A student, starting from rest, slides down a water slide. On the way down, a kinetic frictional force (a nonconservative force) acts on her. The student has a mass of 71 kg, and the height of the water slide is 12.0 m. If the kinetic frictional force does -7.4 × 103 J of work, how fast is the student going at the bottom of the slide? Use g = 9.81 m/s2
Could I use the equation
vf=sqrt v0^2 + 2(g)(h0-hf) ?
No, not that equation.
final KE=initial PE - frictional loss
1/2 m vf^2=m*g*(12)-7.4E3
solve for vf
so for m
So for m I would plug in 71kg correct?
Yes, you can use the equation vf = sqrt(v0^2 + 2gh) to find the final velocity of the student at the bottom of the slide.

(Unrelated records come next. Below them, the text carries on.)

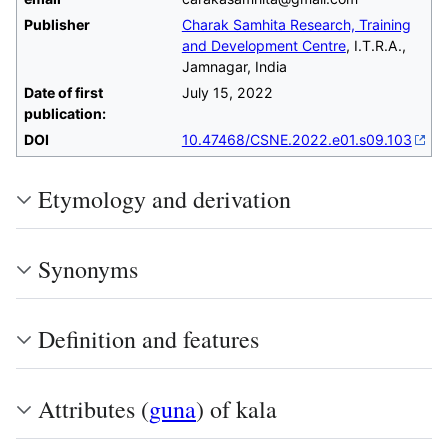
Publisher
Charak Samhita Research, Training
and Development Centre
, I.T.R.A.,
Jamnagar, India
Date of first
July 15, 2022
publication:
DOI
10.47468/CSNE.2022.e01.s09.103
Etymology and derivation
Synonyms
Definition and features
Attributes (
guna
) of kala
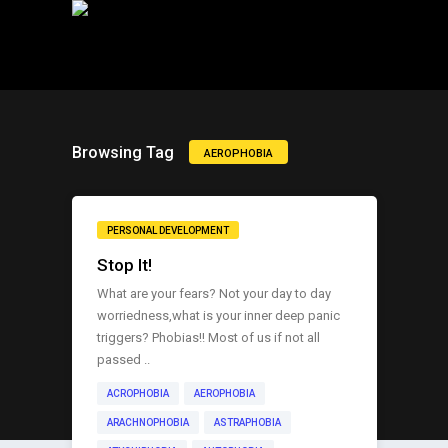
Browsing Tag
AEROPHOBIA
PERSONAL DEVELOPMENT
Stop It!
What are your fears? Not your day to day
worriedness,what is your inner deep panic
triggers? Phobias!! Most of us if not all
passed ..
ACROPHOBIA
AEROPHOBIA
ARACHNOPHOBIA
ASTRAPHOBIA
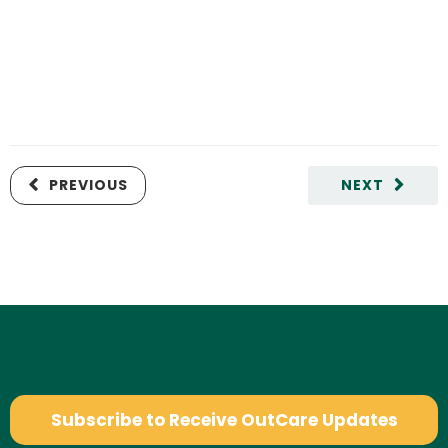
PREVIOUS
NEXT
Subscribe to Receive OutCare Updates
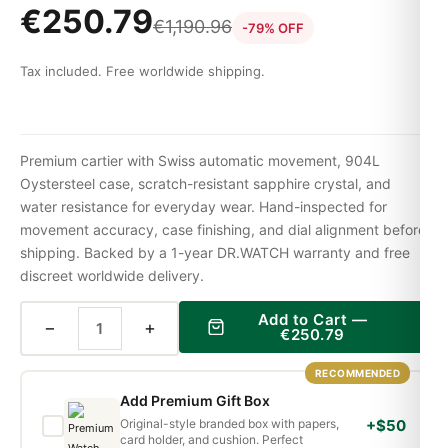
€
250.79
€
1,190.96
-79% OFF
Tax included. Free worldwide shipping.
Premium cartier with Swiss automatic movement, 904L
Oystersteel case, scratch-resistant sapphire crystal, and
water resistance for everyday wear. Hand-inspected for
movement accuracy, case finishing, and dial alignment before
shipping. Backed by a 1-year DR.WATCH warranty and free
discreet worldwide delivery.
Add to Cart —
−
+
€
250.79
RECOMMENDED
Add Premium Gift Box
Original-style branded box with papers,
+$50
card holder, and cushion. Perfect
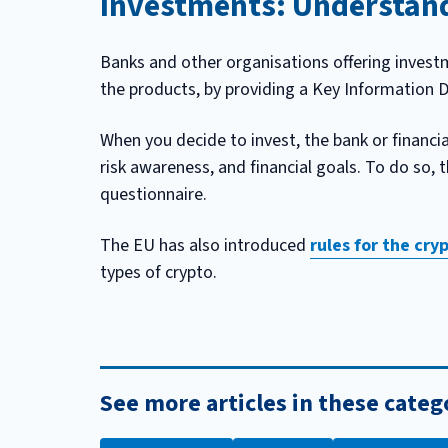
Investments: Understand
Banks and other organisations offering investm
the products, by providing a Key Information 
When you decide to invest, the bank or financia
risk awareness, and financial goals. To do so, 
questionnaire.
The EU has also introduced
rules for the cr
types of crypto.
See more articles in these categ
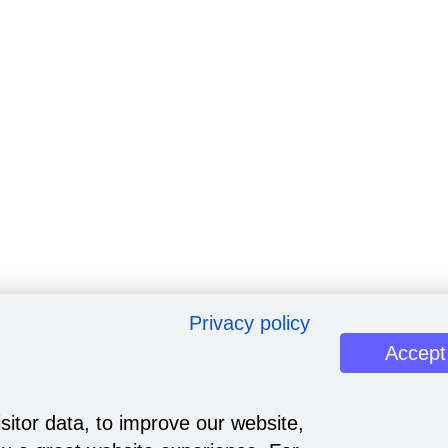
Privacy policy
Accept
sitor data, to improve our website,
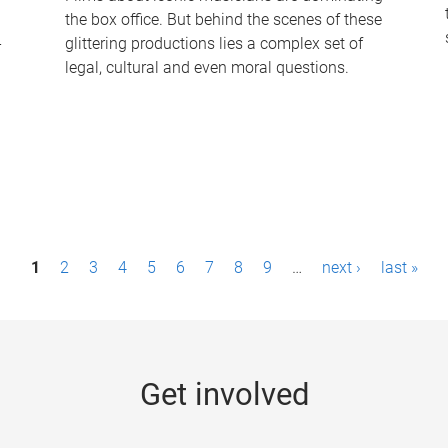
the box office. But behind the scenes of these
-
glittering productions lies a complex set of
legal, cultural and even moral questions.
1
2
3
4
5
6
7
8
9
…
next ›
last »
Get involved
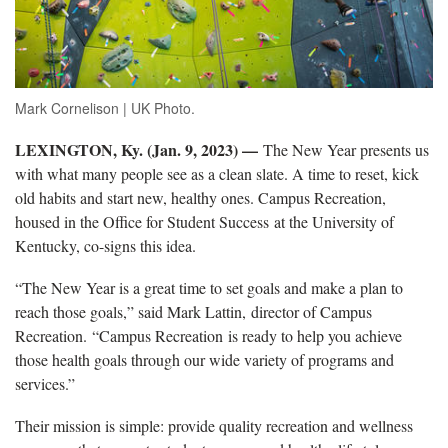
Mark Cornelison | UK Photo.
LEXINGTON, Ky. (Jan. 9, 2023) —
The New Year presents us
with what many people see as a clean slate. A time to reset, kick
old habits and start new, healthy ones. Campus Recreation,
housed in the Office for Student Success at the University of
Kentucky, co-signs this idea.
“The New Year is a great time to set goals and make a plan to
reach those goals,” said Mark Lattin, director of Campus
Recreation. “Campus Recreation is ready to help you achieve
those health goals through our wide variety of programs and
services.”
Their mission is simple: provide quality recreation and wellness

Here's how you can apply the equation to solve the problem:
1. Identify the given information:
- Mass of the student (m): 71 kg
- Height of the water slide (h): 12.0 m
- Work done by the kinetic frictional force (W): -7.4 × 10^3 J
- Acceleration due to gravity (g): 9.81 m/s^2
2. Determine the initial velocity (v0):
Since the student starts from rest, the initial velocity is 0 m/s.
3. Find the final velocity (vf) using the equation:
vf = sqrt(v0^2 + 2gh)
Plug in the values:
vf = sqrt(0^2 + 2 * 9.81 * 12.0)
4. Solve for vf:
vf = sqrt(0 + 235.44)
vf ≈ sqrt(235.44)
vf ≈ 15.34 m/s
Therefore, the student will be going approximately 15.34 m/s at the bottom of the slide.